▶ **Problem set**:
[A] Name every author listed on the starspot page below.
[B] According to the starspot page below, how many Kepler stars with identified activity cycles were used?

▶ **Passage shown**:
Starspot rotation rates vs. activity cycle phase Virtual Observatory Resource

Authors
  1. Nielsen M.B.
  2. Gizon L.
  3. Cameron R.H.
  4. Miesch M.
  5. Published by
    CDS
Abstract

During the solar magnetic activity cycle the emergence latitudes of sunspots change, leading to the well-known butterfly diagram. This phenomenon is poorly understood for other stars since starspot latitudes are generally unknown. The related changes in starspot rotation rates caused by latitudinal differential rotation can however be measured. Using the set of 3093 Kepler stars with activity cycles identified by Reinhold et al. (2017A&A...603A..52R, Cat. J/A+A/603/A52), we aim to study the temporal change in starspot rotation rates over magnetic activity cycles, and how this relates to the activity level, the mean rotation rate of the star, and its effective temperature. We measured the photometric variability as a proxy for the magnetic activity and the spot rotation rate in each quarter over the duration of the Kepler mission. We phase-fold these measurements with the cycle period. To reduce random errors we perform averages over stars with comparable mean rotation rates and effective temperature at fixed activity-cycle phases. We detect a clear correlation between the variation of activity level and the variation of the starspot rotation rate. The sign and amplitude of this correlation depends on the mean stellar rotation and -- to a lesser extent -- on the effective temperature. For slowly rotating stars (rotation periods between 15-28 days) the starspot rotation rates are clearly anti-correlated with the level of activity during the activity cycles. A transition is observed around rotation periods of 10-15 days, where stars with effective temperature above 4200K instead show positive correlation. Our measurements can be interpreted in terms of a stellar "butterfly diagram", but these appear different from the Sun's since the starspot rotation rates are either in phase or anti-phase with the activity level. Alternatively, the activity cycle periods observed by Kepler are short (around 2.5 years) and may therefore be secondary cycles, perhaps analogous to the solar quasi-biennial oscillations.

▶ **Given data**:
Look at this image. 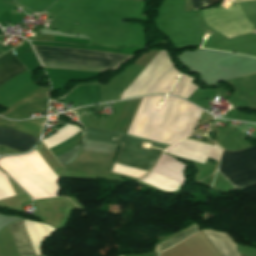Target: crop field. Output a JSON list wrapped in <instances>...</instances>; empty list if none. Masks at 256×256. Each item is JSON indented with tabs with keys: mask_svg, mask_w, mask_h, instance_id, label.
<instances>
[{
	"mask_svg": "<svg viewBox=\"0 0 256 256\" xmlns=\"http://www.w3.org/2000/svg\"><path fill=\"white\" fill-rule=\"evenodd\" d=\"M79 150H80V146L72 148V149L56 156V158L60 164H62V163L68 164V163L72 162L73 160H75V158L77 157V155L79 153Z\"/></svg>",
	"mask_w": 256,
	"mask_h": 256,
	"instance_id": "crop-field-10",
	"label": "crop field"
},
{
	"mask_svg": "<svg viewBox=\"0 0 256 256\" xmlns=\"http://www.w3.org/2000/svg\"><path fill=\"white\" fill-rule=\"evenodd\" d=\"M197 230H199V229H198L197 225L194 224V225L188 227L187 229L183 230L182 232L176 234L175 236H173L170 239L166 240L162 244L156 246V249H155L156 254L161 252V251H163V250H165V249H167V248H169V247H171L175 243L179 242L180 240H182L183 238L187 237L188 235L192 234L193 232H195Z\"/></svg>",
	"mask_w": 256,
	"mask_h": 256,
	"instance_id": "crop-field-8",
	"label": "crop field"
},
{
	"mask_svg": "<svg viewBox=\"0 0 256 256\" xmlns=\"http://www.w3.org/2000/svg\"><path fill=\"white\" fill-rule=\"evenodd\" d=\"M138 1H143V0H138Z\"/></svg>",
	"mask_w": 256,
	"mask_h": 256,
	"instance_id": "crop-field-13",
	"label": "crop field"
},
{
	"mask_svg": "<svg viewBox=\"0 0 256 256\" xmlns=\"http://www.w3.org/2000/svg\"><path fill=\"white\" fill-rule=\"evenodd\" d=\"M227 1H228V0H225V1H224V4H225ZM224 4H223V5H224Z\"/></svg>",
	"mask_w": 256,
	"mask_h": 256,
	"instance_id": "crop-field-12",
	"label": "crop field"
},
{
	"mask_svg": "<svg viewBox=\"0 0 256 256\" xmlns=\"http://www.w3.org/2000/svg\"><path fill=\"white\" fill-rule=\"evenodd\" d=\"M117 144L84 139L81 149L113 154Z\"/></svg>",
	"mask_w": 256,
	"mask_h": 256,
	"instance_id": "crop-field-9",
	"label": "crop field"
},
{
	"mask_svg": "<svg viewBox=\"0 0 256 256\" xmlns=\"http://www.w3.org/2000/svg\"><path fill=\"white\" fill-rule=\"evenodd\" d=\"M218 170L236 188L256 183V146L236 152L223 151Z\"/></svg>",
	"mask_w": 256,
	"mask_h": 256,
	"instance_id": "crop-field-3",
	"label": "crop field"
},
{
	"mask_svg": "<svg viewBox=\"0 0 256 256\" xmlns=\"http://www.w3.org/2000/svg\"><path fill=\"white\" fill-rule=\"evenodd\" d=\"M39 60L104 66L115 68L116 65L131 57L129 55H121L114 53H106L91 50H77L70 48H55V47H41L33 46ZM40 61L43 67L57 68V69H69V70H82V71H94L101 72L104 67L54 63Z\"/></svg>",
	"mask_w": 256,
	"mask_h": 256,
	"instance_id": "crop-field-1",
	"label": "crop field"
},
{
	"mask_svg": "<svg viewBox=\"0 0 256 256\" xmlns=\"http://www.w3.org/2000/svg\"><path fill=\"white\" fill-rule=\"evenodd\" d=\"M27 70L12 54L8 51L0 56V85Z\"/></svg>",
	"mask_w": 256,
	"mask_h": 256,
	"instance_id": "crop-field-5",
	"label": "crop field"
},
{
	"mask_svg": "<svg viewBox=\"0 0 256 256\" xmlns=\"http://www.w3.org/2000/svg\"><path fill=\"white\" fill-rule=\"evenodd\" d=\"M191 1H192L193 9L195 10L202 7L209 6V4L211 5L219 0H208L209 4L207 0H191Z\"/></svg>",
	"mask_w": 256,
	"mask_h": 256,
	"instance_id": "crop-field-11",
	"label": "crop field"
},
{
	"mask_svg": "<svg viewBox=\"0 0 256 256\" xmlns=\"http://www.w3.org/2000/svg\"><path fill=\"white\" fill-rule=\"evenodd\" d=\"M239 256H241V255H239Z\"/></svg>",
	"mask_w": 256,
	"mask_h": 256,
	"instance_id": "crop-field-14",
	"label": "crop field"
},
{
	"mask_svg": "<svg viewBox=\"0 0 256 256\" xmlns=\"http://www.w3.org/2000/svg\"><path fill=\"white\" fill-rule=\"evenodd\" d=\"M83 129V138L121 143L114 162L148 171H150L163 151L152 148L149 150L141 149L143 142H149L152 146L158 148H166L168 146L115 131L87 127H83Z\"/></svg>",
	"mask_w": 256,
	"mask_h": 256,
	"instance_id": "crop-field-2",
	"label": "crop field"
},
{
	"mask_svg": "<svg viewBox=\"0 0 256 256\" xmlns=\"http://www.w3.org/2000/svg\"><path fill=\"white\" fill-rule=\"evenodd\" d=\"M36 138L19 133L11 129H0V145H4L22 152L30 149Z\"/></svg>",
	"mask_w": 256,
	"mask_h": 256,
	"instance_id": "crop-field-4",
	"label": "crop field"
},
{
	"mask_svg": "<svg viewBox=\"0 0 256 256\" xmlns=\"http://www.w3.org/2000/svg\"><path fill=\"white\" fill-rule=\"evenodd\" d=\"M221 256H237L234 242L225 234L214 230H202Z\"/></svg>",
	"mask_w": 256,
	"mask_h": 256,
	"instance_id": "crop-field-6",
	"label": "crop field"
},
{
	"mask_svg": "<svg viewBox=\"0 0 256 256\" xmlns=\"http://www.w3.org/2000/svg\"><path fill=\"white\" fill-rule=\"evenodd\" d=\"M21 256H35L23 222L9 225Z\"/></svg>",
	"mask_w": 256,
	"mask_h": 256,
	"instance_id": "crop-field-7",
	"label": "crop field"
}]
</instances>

* * *

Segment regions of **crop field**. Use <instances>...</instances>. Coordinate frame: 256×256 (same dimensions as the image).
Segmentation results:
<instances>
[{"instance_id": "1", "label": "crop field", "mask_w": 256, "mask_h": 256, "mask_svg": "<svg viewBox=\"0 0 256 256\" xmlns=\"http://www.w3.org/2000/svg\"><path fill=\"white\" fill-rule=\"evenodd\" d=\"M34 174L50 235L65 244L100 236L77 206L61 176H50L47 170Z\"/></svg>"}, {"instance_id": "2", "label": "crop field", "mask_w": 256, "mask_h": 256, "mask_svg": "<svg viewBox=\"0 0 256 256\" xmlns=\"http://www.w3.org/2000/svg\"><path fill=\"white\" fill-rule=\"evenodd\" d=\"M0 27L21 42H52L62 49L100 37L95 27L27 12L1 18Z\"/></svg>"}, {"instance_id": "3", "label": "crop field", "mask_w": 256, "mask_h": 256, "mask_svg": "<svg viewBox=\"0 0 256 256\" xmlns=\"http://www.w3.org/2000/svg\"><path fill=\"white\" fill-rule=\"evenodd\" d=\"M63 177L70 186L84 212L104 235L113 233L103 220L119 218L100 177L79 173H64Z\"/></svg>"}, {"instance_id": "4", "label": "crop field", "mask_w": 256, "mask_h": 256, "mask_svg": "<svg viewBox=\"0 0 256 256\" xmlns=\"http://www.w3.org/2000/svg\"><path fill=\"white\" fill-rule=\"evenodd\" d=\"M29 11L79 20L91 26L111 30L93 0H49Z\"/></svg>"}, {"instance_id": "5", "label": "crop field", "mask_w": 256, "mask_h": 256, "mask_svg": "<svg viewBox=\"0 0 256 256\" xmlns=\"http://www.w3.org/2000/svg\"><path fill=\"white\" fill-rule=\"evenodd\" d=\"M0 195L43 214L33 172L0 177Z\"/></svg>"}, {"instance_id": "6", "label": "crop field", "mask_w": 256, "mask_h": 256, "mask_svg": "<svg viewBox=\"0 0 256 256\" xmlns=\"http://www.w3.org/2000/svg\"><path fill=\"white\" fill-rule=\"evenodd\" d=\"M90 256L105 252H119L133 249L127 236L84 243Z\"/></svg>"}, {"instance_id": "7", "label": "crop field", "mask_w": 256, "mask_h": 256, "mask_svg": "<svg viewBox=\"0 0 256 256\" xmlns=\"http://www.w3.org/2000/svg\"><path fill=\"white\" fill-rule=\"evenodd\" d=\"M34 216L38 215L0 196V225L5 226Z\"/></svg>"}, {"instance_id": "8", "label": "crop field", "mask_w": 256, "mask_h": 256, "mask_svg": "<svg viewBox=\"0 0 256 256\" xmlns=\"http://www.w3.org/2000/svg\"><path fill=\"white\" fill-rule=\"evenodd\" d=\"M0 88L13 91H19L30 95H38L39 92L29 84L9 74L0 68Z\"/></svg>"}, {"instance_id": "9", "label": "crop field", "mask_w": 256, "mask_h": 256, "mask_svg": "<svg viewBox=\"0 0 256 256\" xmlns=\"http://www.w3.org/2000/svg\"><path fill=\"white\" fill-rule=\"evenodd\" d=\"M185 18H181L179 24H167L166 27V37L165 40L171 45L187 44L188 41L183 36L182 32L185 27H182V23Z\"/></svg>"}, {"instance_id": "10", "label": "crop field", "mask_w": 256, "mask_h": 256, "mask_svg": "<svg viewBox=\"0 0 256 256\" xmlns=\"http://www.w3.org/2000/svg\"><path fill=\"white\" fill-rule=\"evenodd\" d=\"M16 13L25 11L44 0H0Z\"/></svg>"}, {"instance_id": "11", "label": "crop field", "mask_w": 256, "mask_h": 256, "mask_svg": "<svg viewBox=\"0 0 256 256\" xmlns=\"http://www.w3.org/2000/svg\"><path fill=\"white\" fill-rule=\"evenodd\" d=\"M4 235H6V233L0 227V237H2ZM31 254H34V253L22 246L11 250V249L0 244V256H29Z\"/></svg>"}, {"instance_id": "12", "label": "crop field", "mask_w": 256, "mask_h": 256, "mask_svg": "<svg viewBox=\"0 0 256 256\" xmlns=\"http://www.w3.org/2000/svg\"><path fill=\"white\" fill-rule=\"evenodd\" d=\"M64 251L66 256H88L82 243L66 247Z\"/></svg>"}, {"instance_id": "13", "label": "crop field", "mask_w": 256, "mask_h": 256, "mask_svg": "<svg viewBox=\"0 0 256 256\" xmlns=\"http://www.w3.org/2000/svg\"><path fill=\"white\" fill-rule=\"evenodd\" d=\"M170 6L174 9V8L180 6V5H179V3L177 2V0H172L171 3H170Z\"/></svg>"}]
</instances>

...

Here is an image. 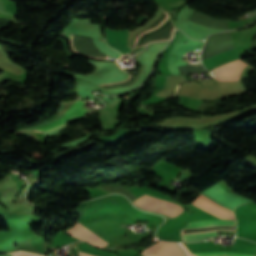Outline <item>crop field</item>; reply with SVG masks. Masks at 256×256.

▶ **Results for each task**:
[A] Nielsen M.B., Gizon L., Cameron R.H., Miesch M.

[B] 3093